Ed Stein's commentary:
It’s becoming increasingly clear that global warming is real, and that human activity does have a profound effect on the global environment. Remember the recent dustup over the veracity of climate change experts, in which emails seemed to show that some scientists were doctoring the results? Two independent analyses have absolved them completely, and confirmed that the scientific findings of accelerated global warming are indeed accurate. The only people left who still believe that climate change is a hoax are those who don’t want to pay the price of cleaning up their businesses and their political allies (and the gullible citizens they continue to manipulate). Yet we dither, as the damage mounts, and reaches a point at which it is irreversible. We continue to believe that new technologies will somehow bail us out at the eleventh hour.  We also believed that the space shuttle wouldn’t fail. And that our understanding of the economy, aided by number-crunching super computers, had become so sophisticated that the markets were immune to risk.

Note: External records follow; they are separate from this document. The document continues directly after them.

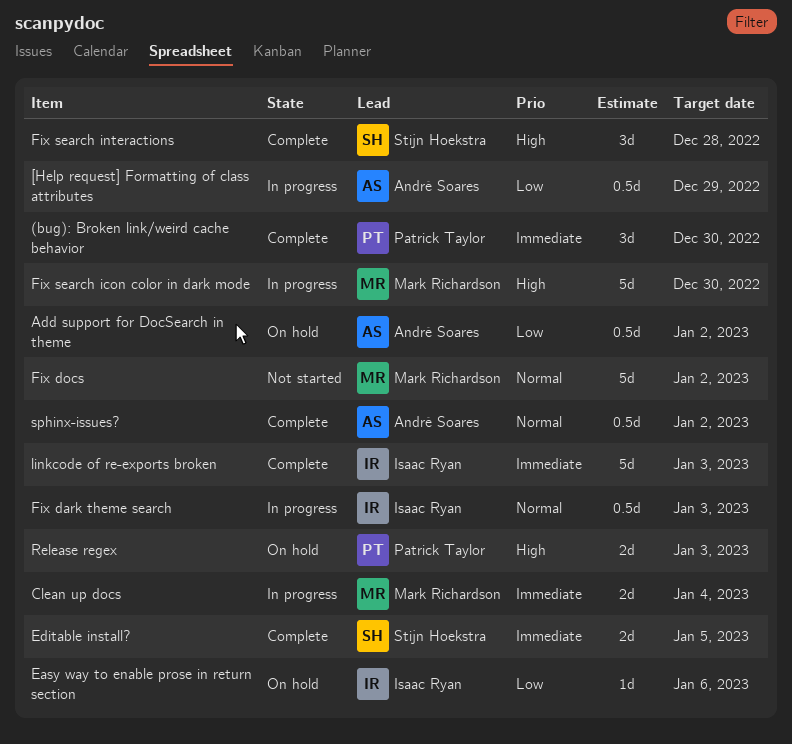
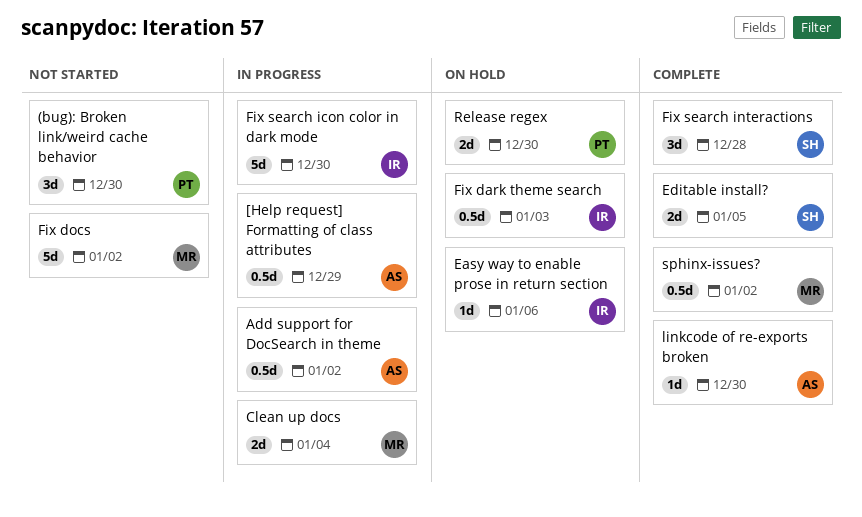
(bug): Broken link/weird cache behavior, status: Complete -> Not started
Add support for DocSearch in theme, status: On hold -> In progress
Fix dark theme search, status: In progress -> On hold
Fix search icon color in dark mode, owner: Mark Richardson -> Isaac Ryan
linkcode of re-exports broken, owner: Isaac Ryan -> André Soares
linkcode of re-exports broken, estimate: 5d -> 1d
linkcode of re-exports broken, due: Jan 3 -> Dec 30
Release regex, due: Jan 3 -> Dec 30
sphinx-issues?, owner: André Soares -> Mark Richardson

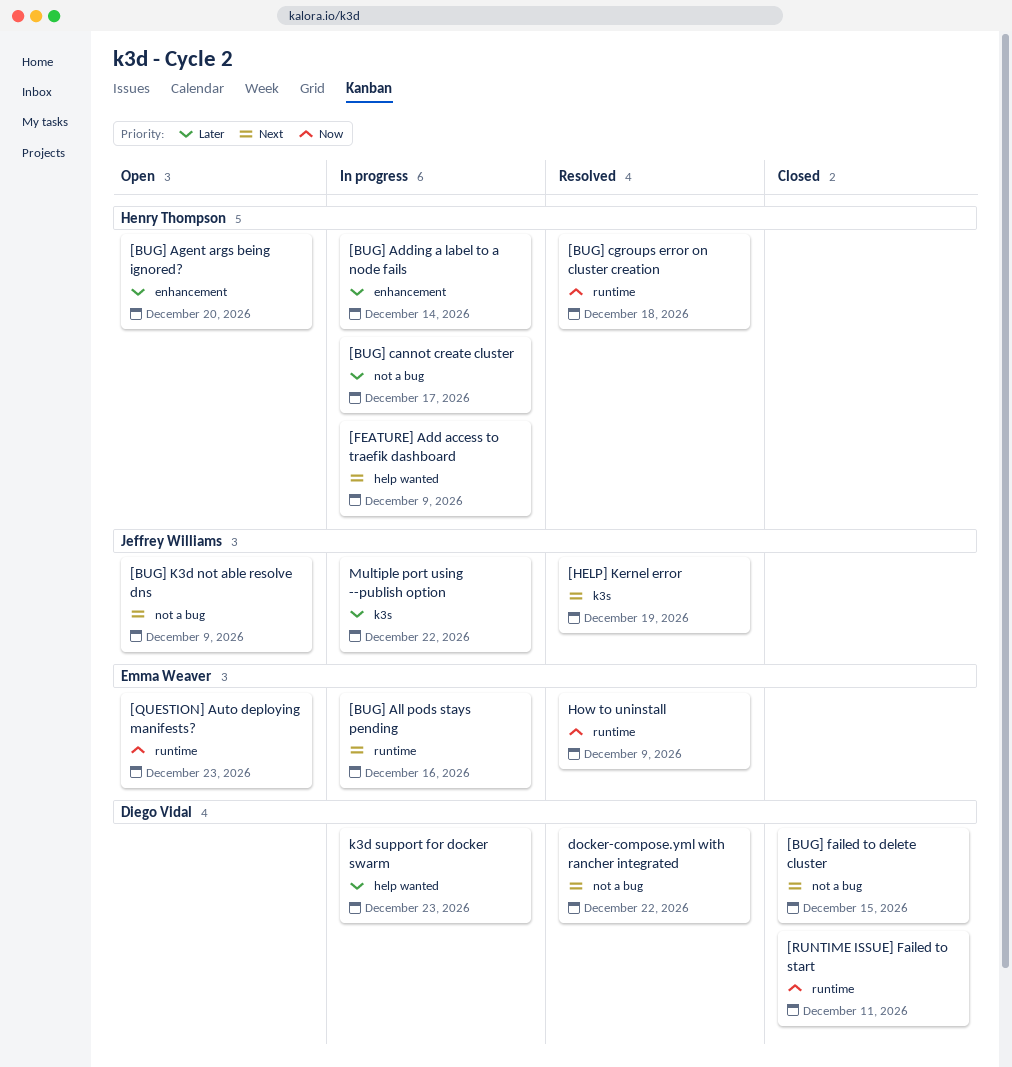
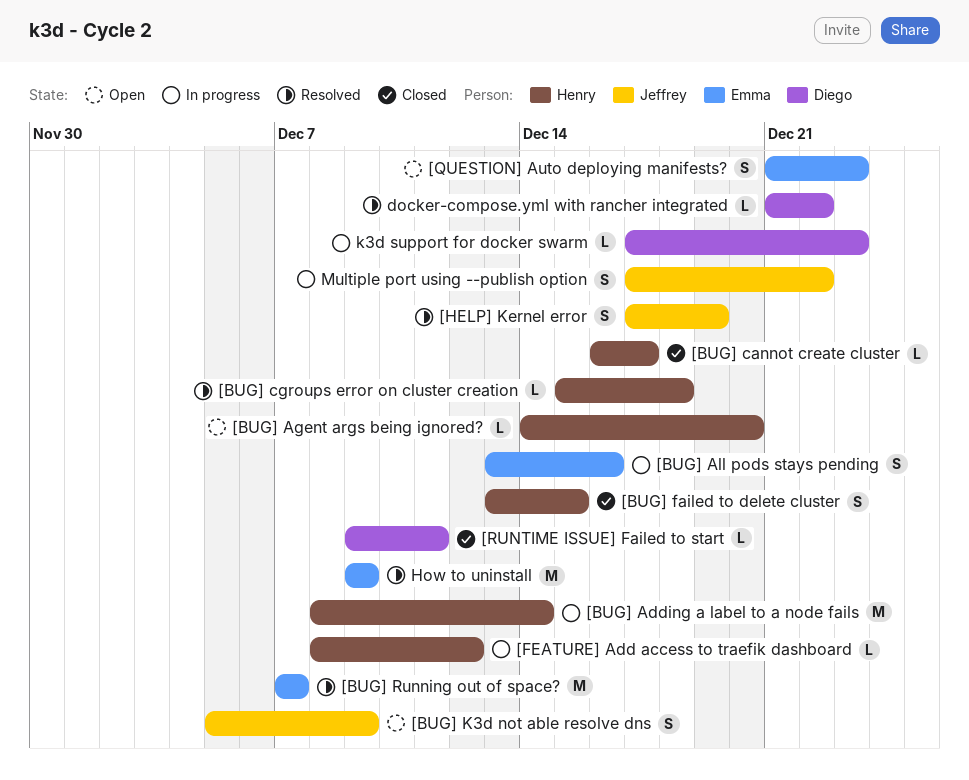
[BUG] cannot create cluster, status: In progress -> Closed
[BUG] failed to delete cluster, owner: Diego Vidal -> Henry Thompson
[BUG] Running out of space?: none -> present
[FEATURE] Add access to traefik dashboard, due: Dec 9 -> Dec 12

And we believed that oil drilling was safe, that the technology was so advanced that something like the disaster unfolding in the Gulf of Mexico was highly improbable, if not impossible.

OK, there's no bigger fan of science and technology than me, but that doesn't mean we shouldn't use our brains. Generally, this "What, me worry?" attitude doesn't really come from people who value science or know anything about it. It's just an excuse for doing nothing. In fact, it's an attempt to cover up greed, laziness, and short-term thinking. These people want to leave their problems for someone else to fix, while grabbing any short-term value for themselves.

We mine the oceans for cheap seafood and leave the resulting devastation for our descendants to worry about. We keep fossil fuels cheap and dump massive amounts of carbon dioxide into the atmosphere, and let our children and grandchildren cope with a planet short of energy and less hospitable to human life. We clear-cut forests for cheap lumber. We blow up mountains for cheap coal. We shrug as millions of species go extinct from our actions and also while man-made chemicals accumulate in our own bodies.

Right now, we could be living in the peak years of human civilization. It's not inevitable, not at all. But it's certainly possible. After this, overpopulation, resource depletion, pollution, and energy shortages could lead us into a spiral of decay. Does this make you feel good, knowing that you yourself lucked out? Not me. I appreciate my luck in being born when and where I was, but I'm embarrassed as hell at what we're doing with all our advantages.